É curioso observar um filme como “O Amante da Rainha” sendo o longa indicado pela Dinamarca para representar o país no Oscar. Entre os cinco finalistas à estatueta, observar o lado negro da monarquia de uma nação ainda com a tradição real em sua atualidade é, ao mesmo tempo, uma forma de revisitar um passado cruel e celebra a liberdade diante das amarras que lhe fizeram ser hoje um dos países mais desenvolvidos da Europa.

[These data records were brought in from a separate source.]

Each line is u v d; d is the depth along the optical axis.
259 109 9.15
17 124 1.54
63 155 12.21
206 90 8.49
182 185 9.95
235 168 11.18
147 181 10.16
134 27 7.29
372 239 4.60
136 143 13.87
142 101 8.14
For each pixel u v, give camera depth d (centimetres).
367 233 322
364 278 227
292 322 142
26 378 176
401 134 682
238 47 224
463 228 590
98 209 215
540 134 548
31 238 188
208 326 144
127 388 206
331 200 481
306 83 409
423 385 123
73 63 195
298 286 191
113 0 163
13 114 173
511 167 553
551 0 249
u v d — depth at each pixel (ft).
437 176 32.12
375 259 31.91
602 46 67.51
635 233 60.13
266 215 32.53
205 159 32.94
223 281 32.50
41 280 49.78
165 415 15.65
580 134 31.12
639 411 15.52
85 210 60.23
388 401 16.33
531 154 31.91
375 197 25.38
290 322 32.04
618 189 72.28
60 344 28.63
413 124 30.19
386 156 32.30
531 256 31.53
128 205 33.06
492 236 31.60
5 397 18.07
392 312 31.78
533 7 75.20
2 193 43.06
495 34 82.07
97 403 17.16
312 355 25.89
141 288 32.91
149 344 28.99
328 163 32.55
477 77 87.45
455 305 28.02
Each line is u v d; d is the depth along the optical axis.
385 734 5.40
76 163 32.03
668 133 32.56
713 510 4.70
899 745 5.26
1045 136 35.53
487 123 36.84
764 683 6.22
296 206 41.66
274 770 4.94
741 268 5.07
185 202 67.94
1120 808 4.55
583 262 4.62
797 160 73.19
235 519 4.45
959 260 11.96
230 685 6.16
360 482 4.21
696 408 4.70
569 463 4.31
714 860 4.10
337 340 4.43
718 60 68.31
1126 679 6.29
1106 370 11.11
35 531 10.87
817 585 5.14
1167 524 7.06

Com todo o cuidado com detalhes necessários a um filme de época de qualidade, como trilha sonora marcante, além de direção de arte, figurino e fotografia bem cuidados, “O Amante da Rainha” traz, ainda, um roteiro bem amarrado e inteligente (vencedor do Urso de Ouro no Festival de Berlim), adaptado a quatro mãos pelo diretor e Rasmus Heisterberg, baseado no romance “Princesa de Sangue”, de Bodil Steensen-Leth.
Diante de interpretações corretas de boa parte do elenco, o longa ganha na beleza e carisma de Alicia Vikander como a rainha infiel e perde no apático Mads Mikkelsen, como o amante Johann. Porém, o grande trunfo de “O Amante da Rainha” recai sobre Mikkel Boe Følsgaard como Christian VII. Laureado com o Urso de Prata por sua atuação, o ator oferece toda a força necessária de um personagem atormentado e de atitudes nada convencionais que tem nas mãos a responsabilidade de conduzir uma nação. E tudo isso sem cair no risível, lembrando em alguns momentos – e guardada as devidas proporções – o espevitado Mozart de Milos Forman em “Amadeus”, magistralmente interpretado por Tom Hulce.

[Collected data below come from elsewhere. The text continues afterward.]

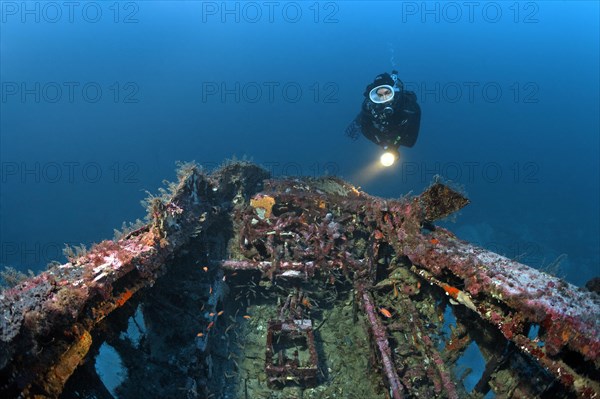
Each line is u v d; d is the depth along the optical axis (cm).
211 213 583
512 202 3011
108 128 4853
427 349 418
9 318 236
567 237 2361
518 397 326
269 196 641
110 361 354
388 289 521
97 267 331
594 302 266
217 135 5234
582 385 239
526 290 282
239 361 474
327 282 567
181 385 371
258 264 539
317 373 434
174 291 467
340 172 3306
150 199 458
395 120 738
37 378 242
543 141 5600
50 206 2669
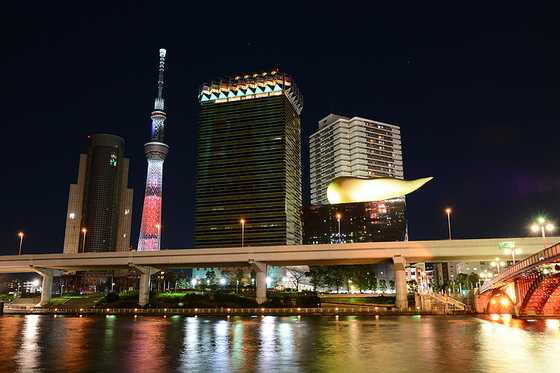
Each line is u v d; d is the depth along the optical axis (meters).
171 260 108.00
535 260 58.09
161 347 39.00
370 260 101.81
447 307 97.00
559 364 28.55
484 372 25.94
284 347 38.25
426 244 93.69
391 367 27.86
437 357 31.77
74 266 116.81
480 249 91.25
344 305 111.75
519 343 39.44
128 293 135.00
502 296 84.94
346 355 33.19
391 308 94.06
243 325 64.31
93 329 58.50
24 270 125.94
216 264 109.88
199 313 95.19
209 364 29.81
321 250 99.44
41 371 27.61
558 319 71.88
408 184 197.50
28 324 69.00
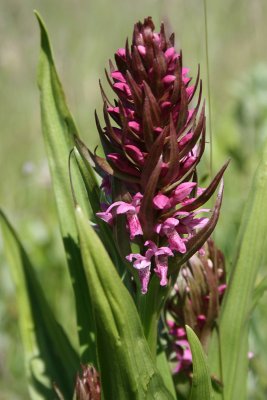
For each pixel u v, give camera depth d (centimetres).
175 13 102
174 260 41
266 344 59
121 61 40
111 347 41
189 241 41
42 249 73
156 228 40
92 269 40
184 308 46
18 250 50
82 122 95
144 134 40
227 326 47
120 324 41
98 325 41
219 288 47
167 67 40
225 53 120
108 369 42
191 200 40
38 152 95
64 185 48
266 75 84
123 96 40
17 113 106
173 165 40
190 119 40
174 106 40
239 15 127
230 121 84
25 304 50
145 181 40
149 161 40
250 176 77
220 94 109
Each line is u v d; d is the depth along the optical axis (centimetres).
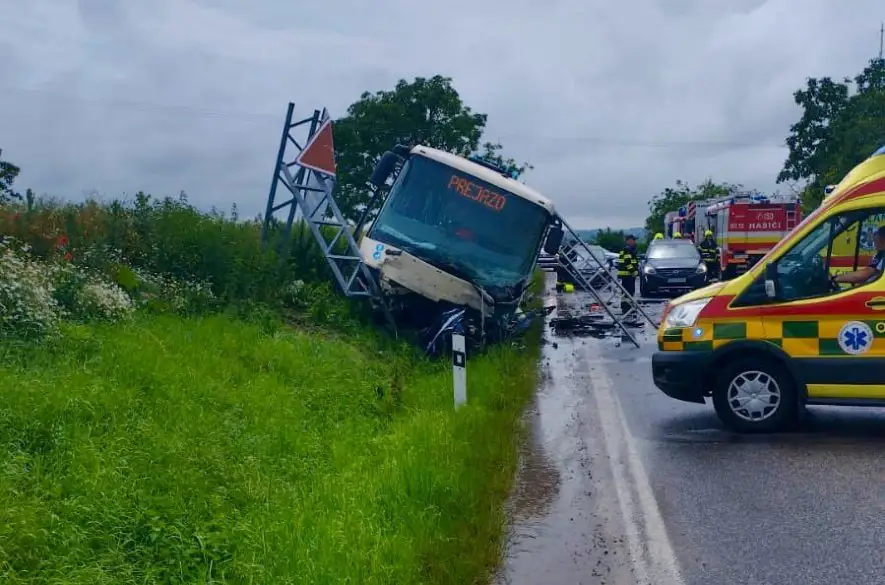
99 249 1109
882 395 870
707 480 743
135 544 498
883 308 866
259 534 530
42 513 488
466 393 989
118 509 517
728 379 912
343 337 1247
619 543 607
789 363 891
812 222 902
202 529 525
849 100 4941
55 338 825
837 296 881
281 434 740
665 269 2645
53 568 445
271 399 830
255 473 632
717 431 923
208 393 789
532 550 598
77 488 537
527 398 1109
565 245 1633
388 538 555
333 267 1364
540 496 715
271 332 1120
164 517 528
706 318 921
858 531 612
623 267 2323
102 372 767
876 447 832
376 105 3669
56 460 573
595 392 1159
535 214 1330
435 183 1345
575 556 586
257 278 1281
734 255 3344
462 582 529
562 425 967
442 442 765
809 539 601
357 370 1053
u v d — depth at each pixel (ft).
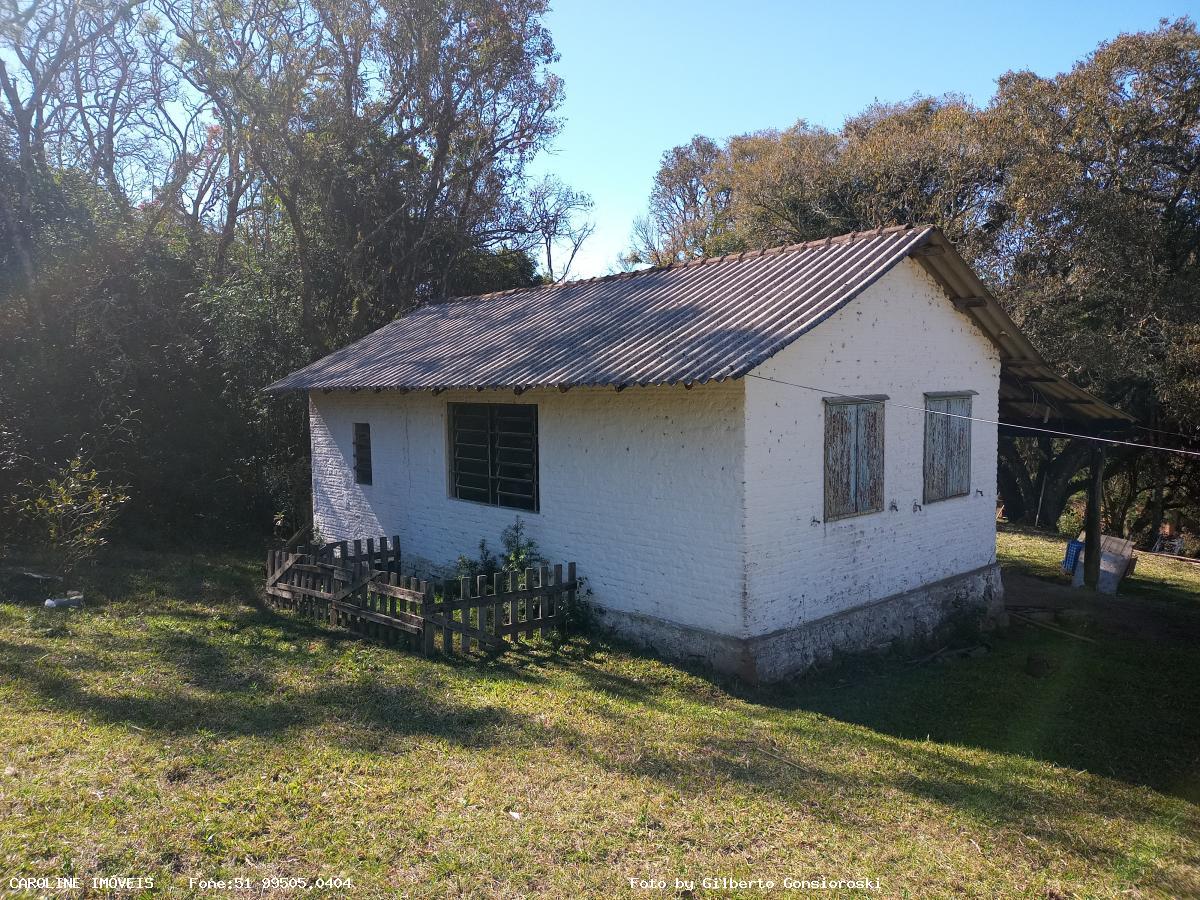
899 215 82.28
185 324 55.52
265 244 71.10
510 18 75.36
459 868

O filme, infelizmente, não inova no formato, abusando de planos abertos e mostrando o lado obscuro da monarquia, mas aproxima o espectador da nobreza ao inserir diálogos de linguajar chulo, bem diferente das regras de etiqueta que predominam nos filmes do gênero. E ainda nos dá uma aula de História que, mesmo que não aprofundada em suas pouco mais de duas horas de projeção e com um epílogo previsível, oferece uma visão panorâmica de um país que saiu da miséria e abriu as portas ao desenvolvimento. Desenvolvimento este, ironicamente, favorecido por um caso de amor proibido.